NVIDIA / apex

A PyTorch Extension: Tools for easy mixed precision and distributed training in Pytorch
BSD 3-Clause "New" or "Revised" License
8.33k stars 1.39k forks source link

Make fused normalization functions backward-compatible #1760

Closed timmoon10 closed 9 months ago

timmoon10 commented 9 months ago

https://github.com/NVIDIA/apex/pull/1715 makes breaking API changes to some fused normalization functions, in particular adding memory_efficient as a positional argument. This PR makes memory_efficient a keyword argument to ensure backward compatibility.

This change is motivated by the fact that Megatron-LM uses the old API: https://github.com/NVIDIA/Megatron-LM/blob/2bc6cd307a11423928c675f741e79e03df23e721/megatron/core/fusions/fused_layer_norm.py#L147 This prevents NeMo from upgrading from the 23.09 to 23.11 PyTorch container. See https://github.com/NVIDIA/NeMo/pull/7909#issuecomment-1863754027.

Feedback would be appreciated. An alternative approach is to update Megatron-LM, but this seems simpler. Pinging @RuiWang1998.

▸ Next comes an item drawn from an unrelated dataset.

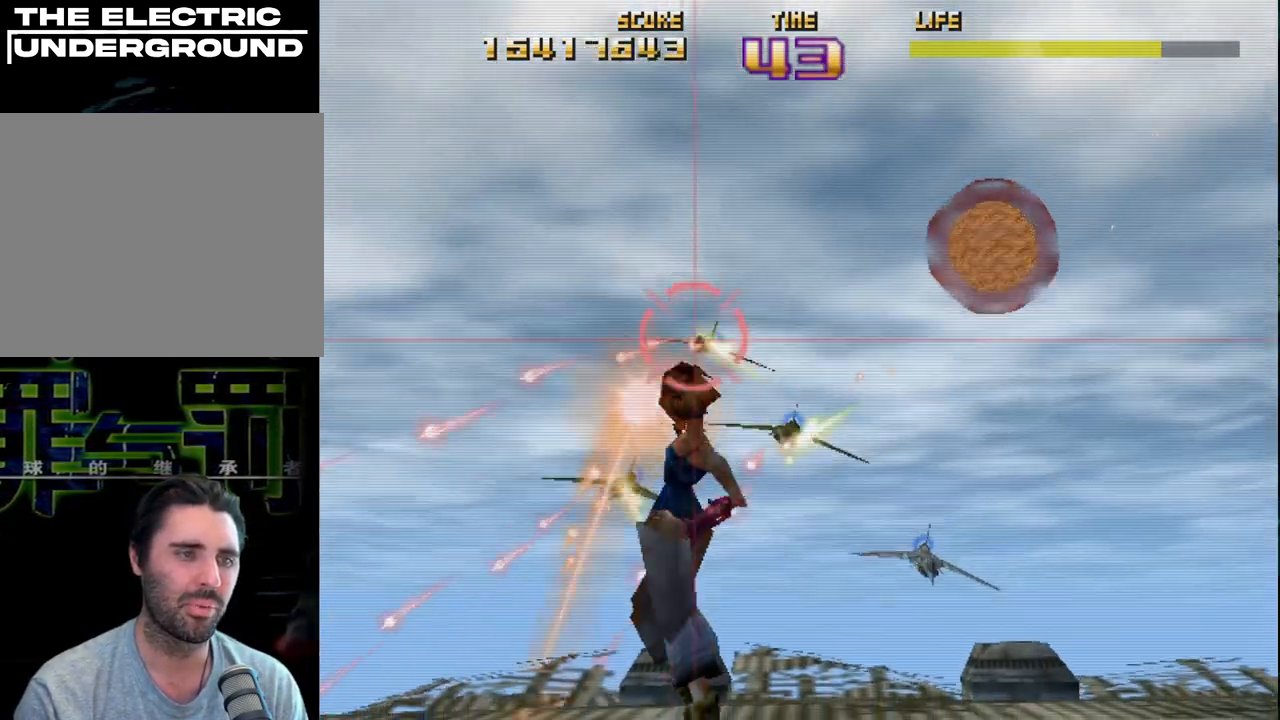
{"buttons": ["R2"], "left_stick": "up-right", "events": [[67, "left_stick", "down-left"], [417, "left_stick", "up-right"]]}
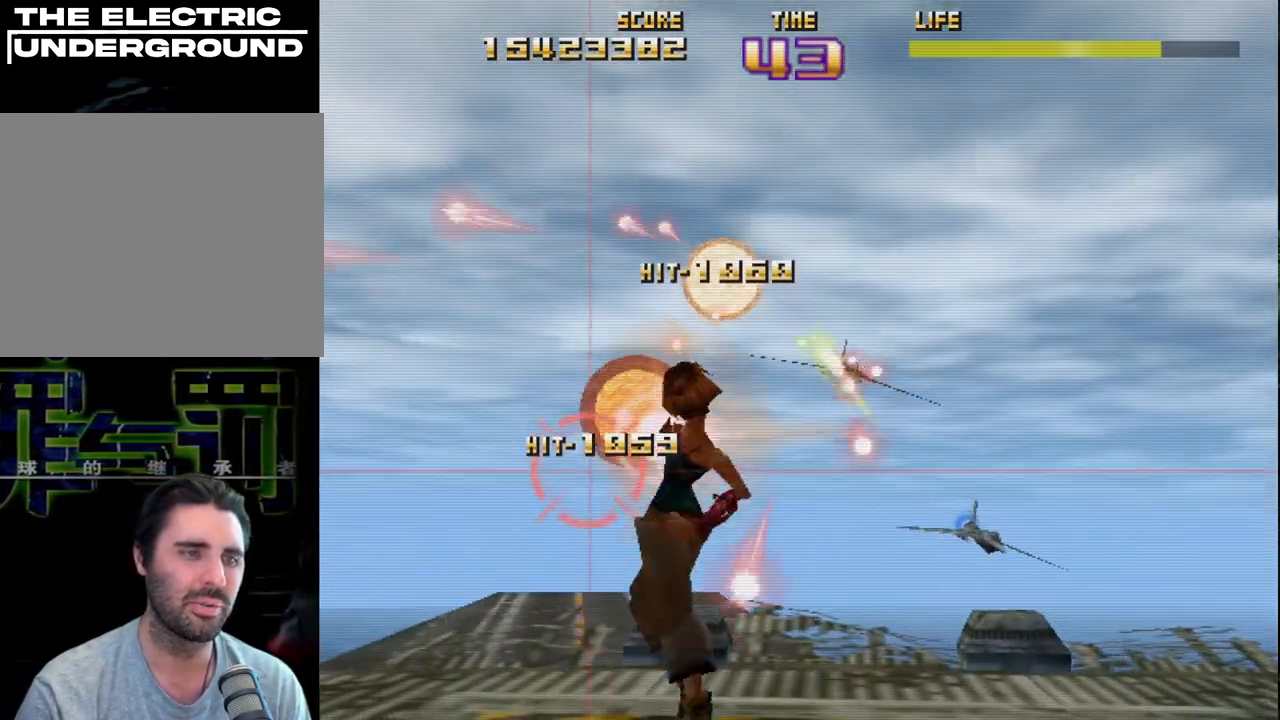
{"buttons": ["R2"], "left_stick": "up-right", "events": [[83, "left_stick", "right"], [400, "left_stick", "up-right"]]}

RuiWang1998 commented 9 months ago

Hi @timmoon10 ,

Just thought people may not be using the Function directly and forgot about Megatron. I believe it might be best to submit another PR to Megatron-LM in tandem with this one, since I believe Megatron-Deepspeed already have this feature (https://github.com/microsoft/Megatron-DeepSpeed/pull/277) and it'd be great if Megatron has it as well.

timmoon10 commented 9 months ago

@RuiWang1998 That's nifty, it'll be convenient to just reuse that existing work.

These two approaches aren't mutually exclusive, so I don't think there is any harm to merging. This change won't break the newer code that uses memory_efficient.